You Can’t Make Boston Fly Your Flag If It Doesn’t Want To, Court Says
A conservative summer camp and a "straight pride" group are trying to force the mayor to let them use municipal flag poles.
No, you can’t make Boston officials fly a Christian flag at City Hall if they don’t want to, a federal court told a conservative activist on Thursday, upholding a ruling from another court last year.
UniversalHub reports that the U.S. Court of Appeals for the First Circuit agreed with a U.S. District Court ruling that Hal Shurtleff, the operator of a Christianity and patriotism-themed summer camp called Camp Constitution, can’t force the city to fly a flag featuring a Christian cross.
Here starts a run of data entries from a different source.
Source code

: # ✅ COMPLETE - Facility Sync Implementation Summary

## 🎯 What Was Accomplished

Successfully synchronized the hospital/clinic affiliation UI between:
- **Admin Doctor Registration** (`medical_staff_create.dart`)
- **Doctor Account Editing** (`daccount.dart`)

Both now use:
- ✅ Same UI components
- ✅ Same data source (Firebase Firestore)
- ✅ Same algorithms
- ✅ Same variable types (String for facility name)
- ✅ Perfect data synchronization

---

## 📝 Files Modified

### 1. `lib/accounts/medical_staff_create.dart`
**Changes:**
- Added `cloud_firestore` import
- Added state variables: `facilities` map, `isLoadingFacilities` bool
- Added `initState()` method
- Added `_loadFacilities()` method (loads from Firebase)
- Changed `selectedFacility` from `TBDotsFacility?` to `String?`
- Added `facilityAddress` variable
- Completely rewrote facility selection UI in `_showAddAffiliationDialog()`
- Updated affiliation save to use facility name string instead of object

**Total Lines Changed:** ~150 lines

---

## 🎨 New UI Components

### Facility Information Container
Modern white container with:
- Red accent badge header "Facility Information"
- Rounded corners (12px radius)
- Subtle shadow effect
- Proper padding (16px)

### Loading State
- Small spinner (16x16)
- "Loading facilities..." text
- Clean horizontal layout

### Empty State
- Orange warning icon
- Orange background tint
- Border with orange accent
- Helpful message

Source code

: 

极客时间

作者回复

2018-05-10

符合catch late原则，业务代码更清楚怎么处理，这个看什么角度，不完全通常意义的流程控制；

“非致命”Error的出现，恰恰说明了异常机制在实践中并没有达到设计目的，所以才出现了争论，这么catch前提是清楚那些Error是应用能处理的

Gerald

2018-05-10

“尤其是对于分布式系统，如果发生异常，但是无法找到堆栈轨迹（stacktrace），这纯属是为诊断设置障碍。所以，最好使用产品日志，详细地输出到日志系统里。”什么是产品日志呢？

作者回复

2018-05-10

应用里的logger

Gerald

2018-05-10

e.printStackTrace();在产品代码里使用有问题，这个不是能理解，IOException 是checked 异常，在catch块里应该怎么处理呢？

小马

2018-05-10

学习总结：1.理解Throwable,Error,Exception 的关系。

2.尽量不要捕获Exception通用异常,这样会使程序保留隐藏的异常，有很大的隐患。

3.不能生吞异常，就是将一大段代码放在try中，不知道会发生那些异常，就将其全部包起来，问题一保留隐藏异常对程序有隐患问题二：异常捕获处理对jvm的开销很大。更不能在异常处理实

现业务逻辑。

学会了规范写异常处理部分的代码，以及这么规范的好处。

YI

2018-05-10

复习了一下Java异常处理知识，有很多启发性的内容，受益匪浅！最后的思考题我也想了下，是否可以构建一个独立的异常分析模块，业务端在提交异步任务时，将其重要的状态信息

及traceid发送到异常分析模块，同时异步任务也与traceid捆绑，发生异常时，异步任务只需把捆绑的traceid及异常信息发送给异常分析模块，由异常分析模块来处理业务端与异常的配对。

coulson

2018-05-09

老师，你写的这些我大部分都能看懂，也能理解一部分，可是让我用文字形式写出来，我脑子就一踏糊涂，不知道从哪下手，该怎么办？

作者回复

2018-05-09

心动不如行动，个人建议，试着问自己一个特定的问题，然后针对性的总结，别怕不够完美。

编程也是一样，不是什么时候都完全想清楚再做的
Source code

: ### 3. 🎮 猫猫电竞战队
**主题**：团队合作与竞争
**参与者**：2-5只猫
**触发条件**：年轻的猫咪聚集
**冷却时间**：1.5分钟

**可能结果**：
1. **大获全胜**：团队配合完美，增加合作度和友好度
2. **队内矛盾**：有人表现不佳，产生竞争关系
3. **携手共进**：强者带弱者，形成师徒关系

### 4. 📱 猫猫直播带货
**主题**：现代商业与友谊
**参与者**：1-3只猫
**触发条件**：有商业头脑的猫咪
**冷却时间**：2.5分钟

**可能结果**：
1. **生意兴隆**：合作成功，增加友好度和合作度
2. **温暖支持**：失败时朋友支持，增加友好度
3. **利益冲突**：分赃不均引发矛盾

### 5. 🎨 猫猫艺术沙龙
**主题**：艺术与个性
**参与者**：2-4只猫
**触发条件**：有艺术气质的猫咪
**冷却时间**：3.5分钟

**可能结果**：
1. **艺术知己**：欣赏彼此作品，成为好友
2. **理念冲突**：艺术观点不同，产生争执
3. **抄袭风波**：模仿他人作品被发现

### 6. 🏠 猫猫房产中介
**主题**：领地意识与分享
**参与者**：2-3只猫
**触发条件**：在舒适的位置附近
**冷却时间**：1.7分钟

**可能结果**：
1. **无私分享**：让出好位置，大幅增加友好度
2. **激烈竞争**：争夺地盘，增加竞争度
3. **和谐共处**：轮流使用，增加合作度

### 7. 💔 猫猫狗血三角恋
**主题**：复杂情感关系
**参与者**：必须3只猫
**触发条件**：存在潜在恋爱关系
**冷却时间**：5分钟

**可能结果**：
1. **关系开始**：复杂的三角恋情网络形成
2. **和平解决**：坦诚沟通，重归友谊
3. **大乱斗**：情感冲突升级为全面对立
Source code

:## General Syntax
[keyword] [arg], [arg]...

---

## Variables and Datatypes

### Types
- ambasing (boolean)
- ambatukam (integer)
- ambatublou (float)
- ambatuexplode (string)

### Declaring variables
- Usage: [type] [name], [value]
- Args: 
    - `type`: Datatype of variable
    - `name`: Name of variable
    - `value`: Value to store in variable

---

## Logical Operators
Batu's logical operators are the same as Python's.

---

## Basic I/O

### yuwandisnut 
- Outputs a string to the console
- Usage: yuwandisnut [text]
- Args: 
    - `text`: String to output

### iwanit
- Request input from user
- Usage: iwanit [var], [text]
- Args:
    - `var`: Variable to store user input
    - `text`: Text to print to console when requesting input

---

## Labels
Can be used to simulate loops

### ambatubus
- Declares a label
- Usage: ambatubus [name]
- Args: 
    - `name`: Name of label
This comes amid a campaign led by the right-wing group organizing the “straight pride” parade to make City Hall fly its pro-hetrosexuality flag the day of its demonstration. While Mayor Walsh’s office has given the group the green light to march through Boston next month and hold a rally at City Hall, it has said it will not fly the group’s flag. The city asserts control over the flag poles, and says it’s up to them what kinds of flags fly there. Walsh has said he does not support the “straight pride” group’s message.
So far, when it comes to the Christian flag, the courts agree. Shurtleff filed a lawsuit against the city last year, arguing that the city violated his rights by refusing to fly his flag, which is red, white, and blue, and features a prominent cross. A federal judge last August denied his request for an injunction that would have made the city fly the flag during a Constitution Day demonstration at City Hall Plaza. The lawsuit is ongoing.
In their flag pole fight, Shurtleff and the “straight pride” parade have joined forces: The parade group identifies Camp Constitution on its website as one of its “allies” and Shurtleff recently featured one of the parade’s founders on a radio show he hosts.